Biodiversity Nepal
For the Future Generation

An Invasive Turtle: Red Eared Slider

Irresponsible management has made Red Eared Slider an invasive species in many countries. IUCN has included this species in the world's 100 most invasive species.

Red Eared Slider (RES) is a semi-aquatic turtle from family Emydidae native of the southern US and northern Mexico. They are the most popular turtle species as a pet around the globe. Irresponsible management has made this an invasive species in many countries.

IUCN includes this species in the world’s 100 most invasive species. In the early 20th century, RES was in the market throughout the world. In the process, the baby turtle is bought, when it grows to a fairly large size the loved pet gets dumped into the wild. This is how the invasion of RES began.

Red Eared Slider (Trachemys scripta elegans) Photo by Sabin Adhikari (TRCC Turtle’s club)

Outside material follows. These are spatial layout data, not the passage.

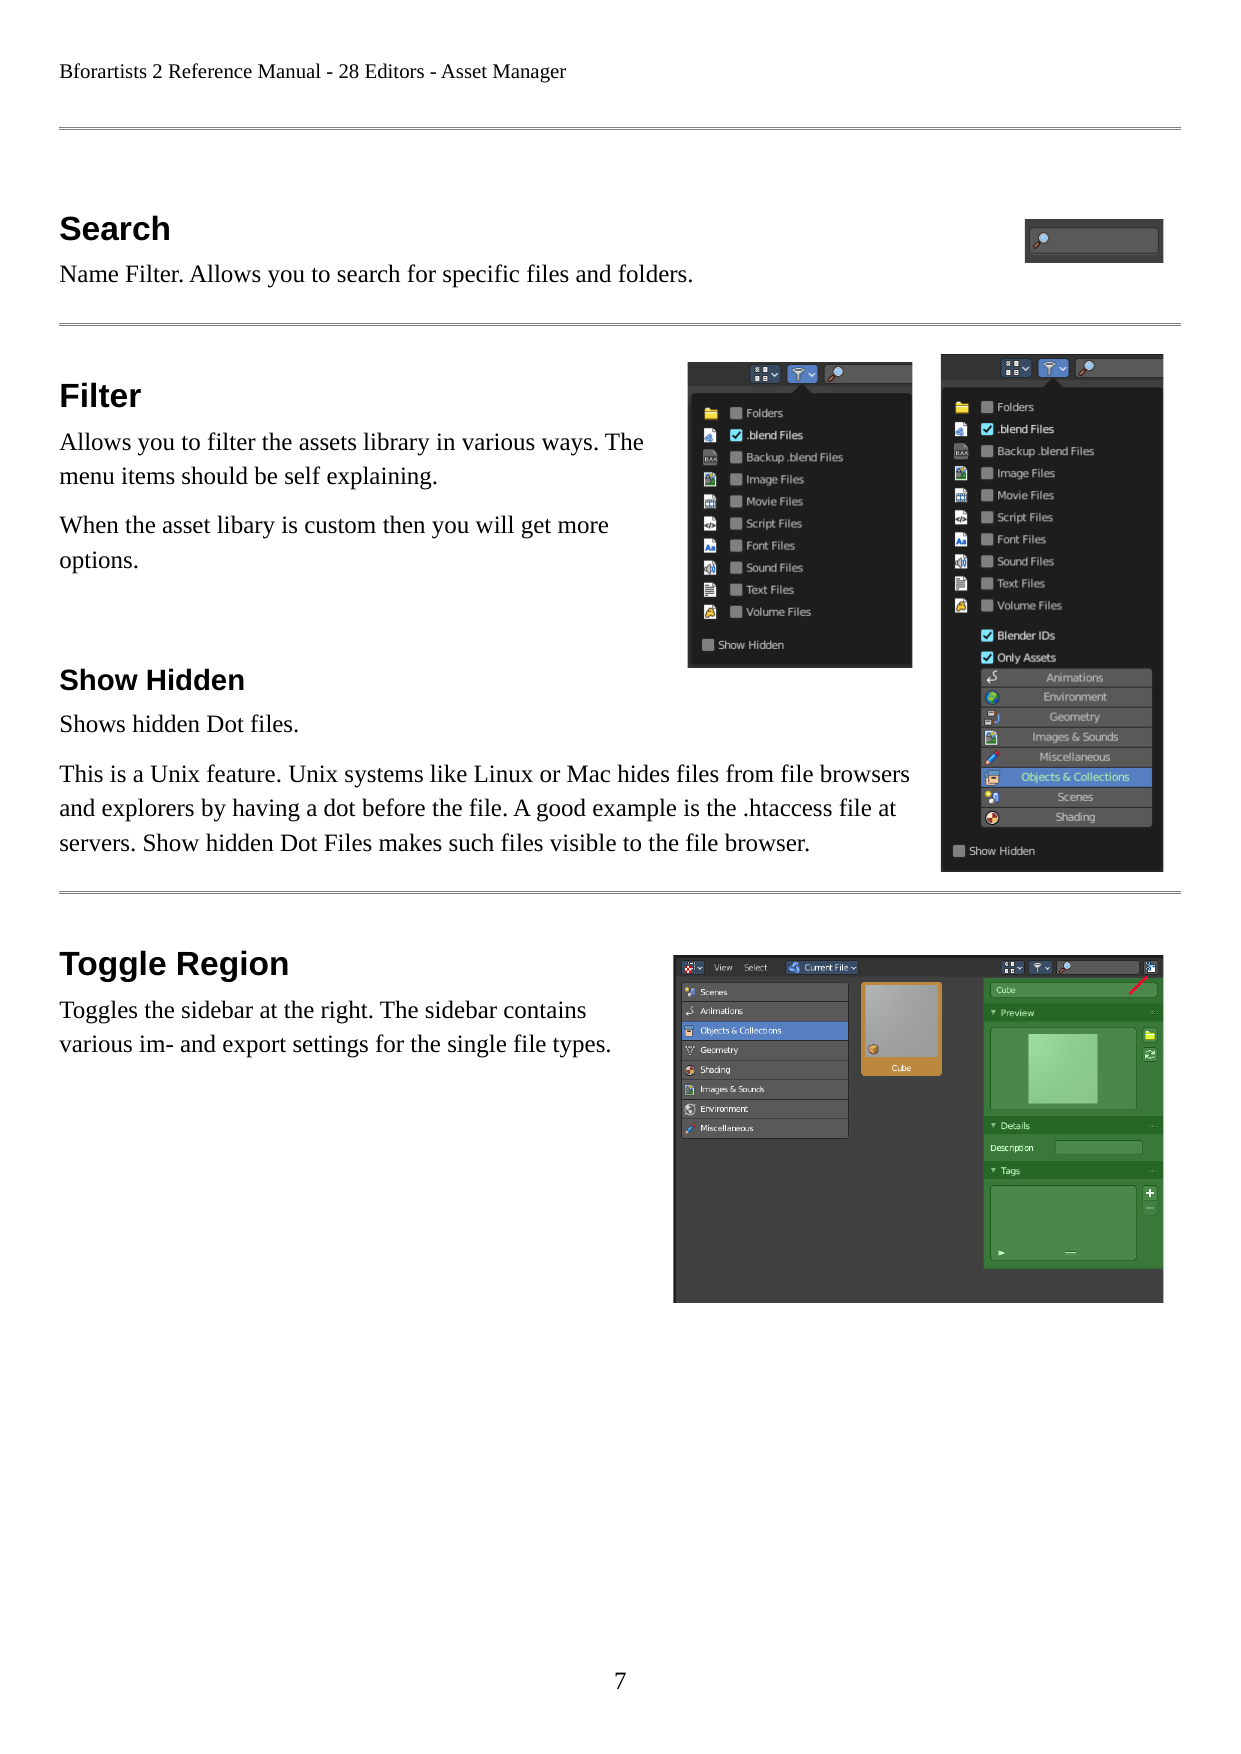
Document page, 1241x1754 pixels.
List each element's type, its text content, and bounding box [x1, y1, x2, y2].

picture [687, 362, 913, 668]
subtitle Filter [59, 376, 687, 414]
picture [940, 354, 1164, 872]
picture [1024, 219, 1164, 263]
subtitle Toggle Region [59, 944, 1181, 982]
subtitle Show Hidden [59, 663, 940, 697]
text [1164, 709, 1181, 738]
text Name Filter. Allows you to search for specific files and folders. [59, 259, 1181, 288]
subtitle Search [59, 208, 1181, 247]
picture [673, 955, 1164, 1303]
text Shows hidden Dot files. [59, 709, 940, 738]
text [913, 510, 940, 573]
text This is a Unix feature. Unix systems like Linux or Mac hides files from file browsers and explorers by having a dot before the file. A good example is the .htaccess file at servers. Show hidden Dot Files makes such files visible to the file browser. [59, 759, 940, 856]
text Toggles the sidebar at the right. The sidebar contains various im- and export settings for the single file types. [59, 995, 673, 1058]
text When the asset libary is custom then you will get more options. [59, 510, 687, 573]
text Allows you to filter the assets library in various ways. The menu items should be self explaining. [59, 427, 687, 490]
subtitle [1164, 376, 1181, 414]
subtitle [913, 376, 940, 414]
subtitle [1164, 663, 1181, 697]
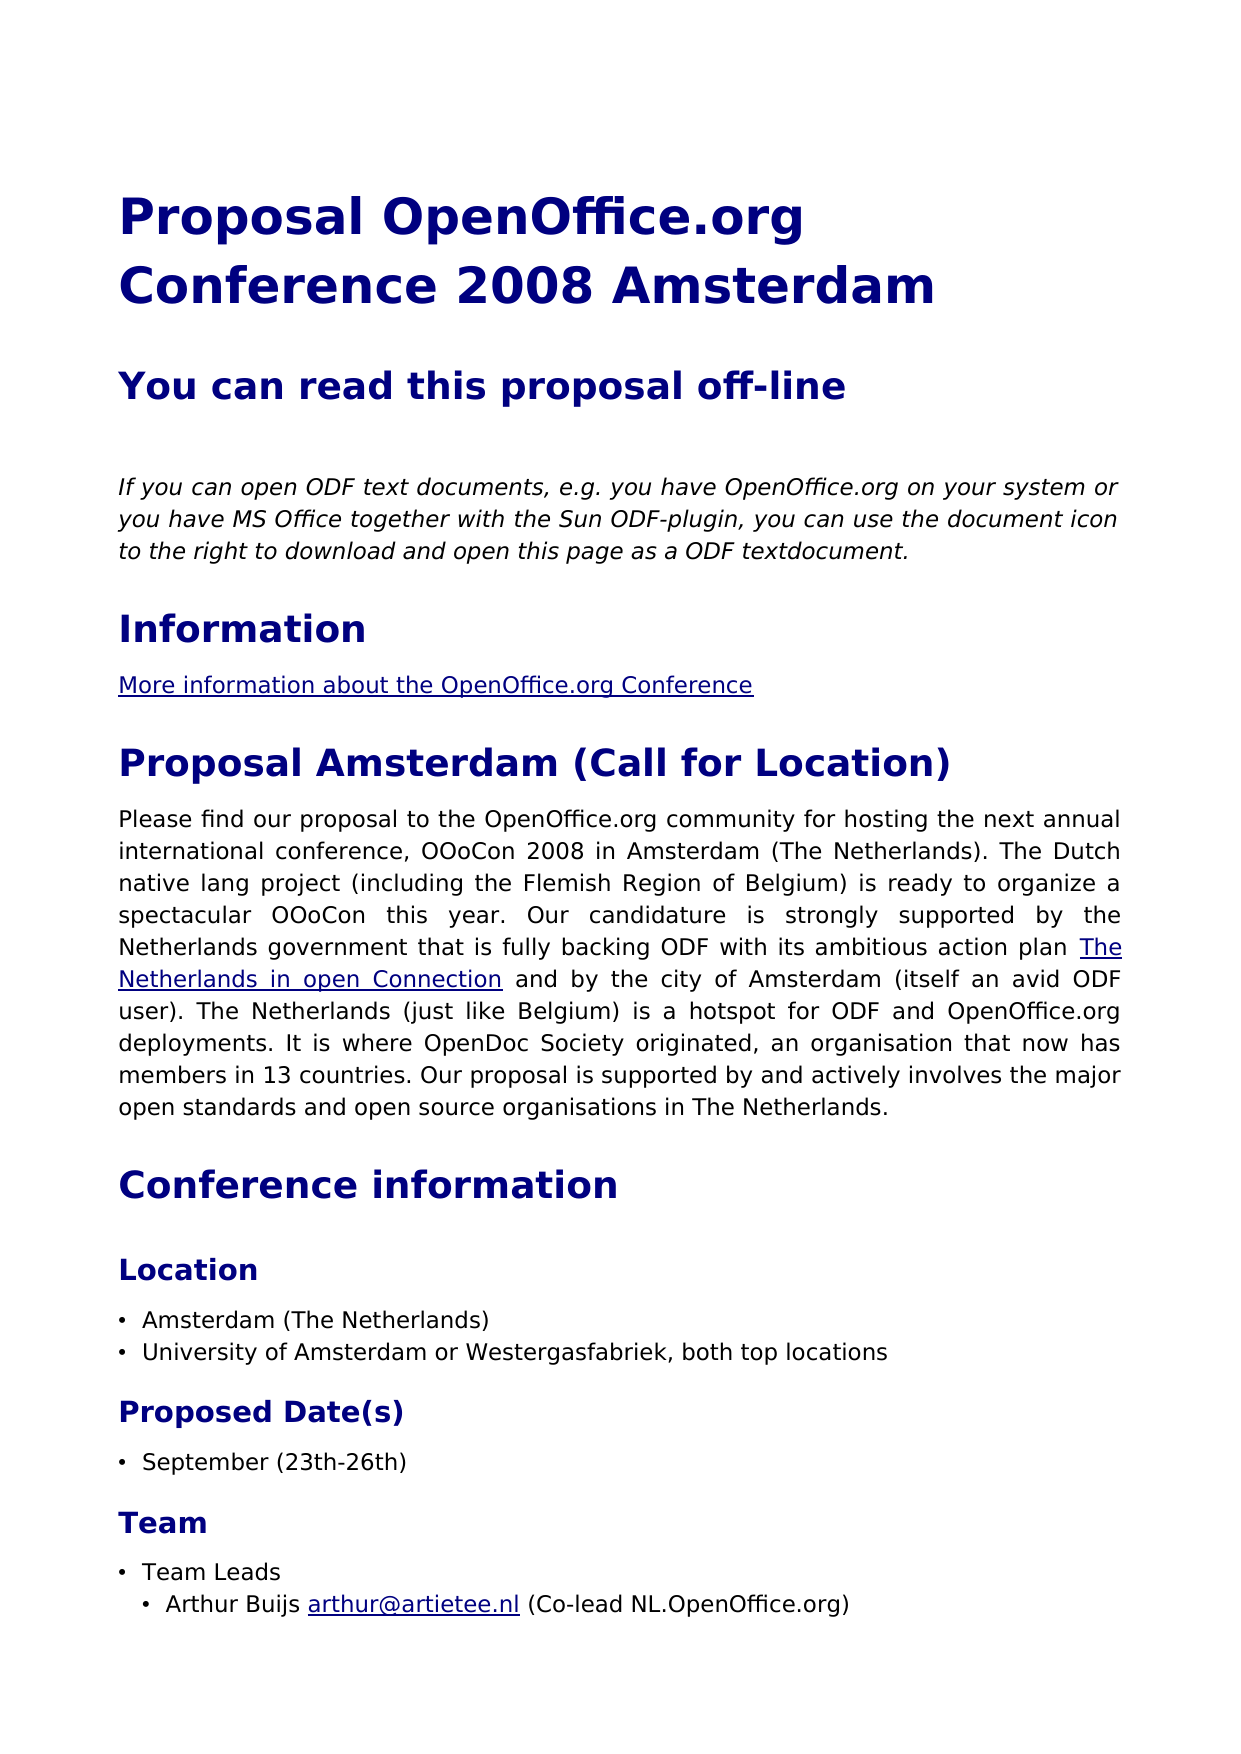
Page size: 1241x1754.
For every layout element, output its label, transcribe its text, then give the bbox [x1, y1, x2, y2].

text More information about the OpenOffice.org Conference [118, 672, 1122, 699]
subtitle Location [118, 1253, 1122, 1287]
subtitle Team [118, 1506, 1122, 1540]
subtitle You can read this proposal off-line [118, 365, 1122, 408]
subtitle Proposal OpenOffice.org Conference 2008 Amsterdam [118, 188, 1122, 316]
list September (23th-26th) [118, 1449, 1122, 1476]
text If you can open ODF text documents, e.g. you have OpenOffice.org on your system or you have MS Office together with the Sun ODF-plugin, you can use the document icon to the right to download and open this page as a ODF textdocument. [118, 474, 1122, 564]
text Please find our proposal to the OpenOffice.org community for hosting the next annual international conference, OOoCon 2008 in Amsterdam (The Netherlands). The Dutch native lang project (including the Flemish Region of Belgium) is ready to organize a spectacular OOoCon this year. Our candidature is strongly supported by the Netherlands government that is fully backing ODF with its ambitious action plan The Netherlands in open Connection and by the city of Amsterdam (itself an avid ODF user). The Netherlands (just like Belgium) is a hotspot for ODF and OpenOffice.org deployments. It is where OpenDoc Society originated, an organisation that now has members in 13 countries. Our proposal is supported by and actively involves the major open standards and open source organisations in The Netherlands. [118, 806, 1122, 1121]
subtitle Proposed Date(s) [118, 1396, 1122, 1430]
subtitle Proposal Amsterdam (Call for Location) [118, 742, 1122, 785]
list Team Leads [118, 1559, 1122, 1586]
subtitle Conference information [118, 1164, 1122, 1207]
subtitle Information [118, 607, 1122, 651]
list Amsterdam (The Netherlands) [118, 1307, 1122, 1333]
list University of Amsterdam or Westergasfabriek, both top locations [118, 1339, 1122, 1365]
list Arthur Buijs arthur@artietee.nl (Co-lead NL.OpenOffice.org) [142, 1591, 1122, 1618]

The ability to reach sexual maturity at a young age and larger clutch size in comparison to native counterparts make the successful invasive. They can grow large to dominate native turtles for food, habitat, and nesting grounds. They can be aggressive for the basking spot.

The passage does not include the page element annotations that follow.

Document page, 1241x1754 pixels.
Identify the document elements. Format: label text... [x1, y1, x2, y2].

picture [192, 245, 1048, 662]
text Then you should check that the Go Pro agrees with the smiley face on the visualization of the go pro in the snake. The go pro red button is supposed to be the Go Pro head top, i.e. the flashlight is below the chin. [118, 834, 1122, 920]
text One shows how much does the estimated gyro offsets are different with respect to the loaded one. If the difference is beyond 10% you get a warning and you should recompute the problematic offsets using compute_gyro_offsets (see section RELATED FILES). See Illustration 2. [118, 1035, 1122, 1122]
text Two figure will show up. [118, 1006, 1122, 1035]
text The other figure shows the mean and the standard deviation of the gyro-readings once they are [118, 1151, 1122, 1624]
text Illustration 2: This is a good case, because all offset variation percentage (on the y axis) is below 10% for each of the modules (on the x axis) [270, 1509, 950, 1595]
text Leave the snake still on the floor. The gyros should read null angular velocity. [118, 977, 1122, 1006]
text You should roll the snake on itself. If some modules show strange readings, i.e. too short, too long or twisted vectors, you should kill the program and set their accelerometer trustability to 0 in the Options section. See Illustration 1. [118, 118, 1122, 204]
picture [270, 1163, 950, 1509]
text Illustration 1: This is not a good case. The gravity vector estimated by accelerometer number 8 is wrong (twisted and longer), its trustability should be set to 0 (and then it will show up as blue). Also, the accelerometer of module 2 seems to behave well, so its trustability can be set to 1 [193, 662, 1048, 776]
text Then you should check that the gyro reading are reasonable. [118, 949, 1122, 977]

Turtles raised in captivity are potential carriers of the disease. The native turtles may be vulnerable to the disease. Red-Eared Slider can be the cause of setback for the native turtles.

The breeding population thrives in New South Wales and Queensland, Australia. Scientists suggest this turtle may harm the native species. It is illegal, unethical, and not environment friendly to import, keep, trade, and release the RES into the wild. Many countries including Australia restrict import or trade of RES.